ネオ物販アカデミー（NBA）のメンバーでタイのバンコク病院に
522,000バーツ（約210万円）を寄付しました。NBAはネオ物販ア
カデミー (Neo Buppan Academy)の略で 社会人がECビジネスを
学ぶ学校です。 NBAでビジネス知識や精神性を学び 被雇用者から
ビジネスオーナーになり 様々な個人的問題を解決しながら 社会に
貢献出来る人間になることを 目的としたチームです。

(About this exercise) Every entry, from first to last, should be written out exactly.

(Result)
ネオ物販アカデミー（NBA）のメンバーでタイのバンコク病院に
522,000バーツ（約210万円）を寄付しました。NBAはネオ物販ア
カデミー (Neo Buppan Academy)の略で 社会人がECビジネスを
学ぶ学校です。 NBAでビジネス知識や精神性を学び 被雇用者から
ビジネスオーナーになり 様々な個人的問題を解決しながら 社会に
貢献出来る人間になることを 目的としたチームです。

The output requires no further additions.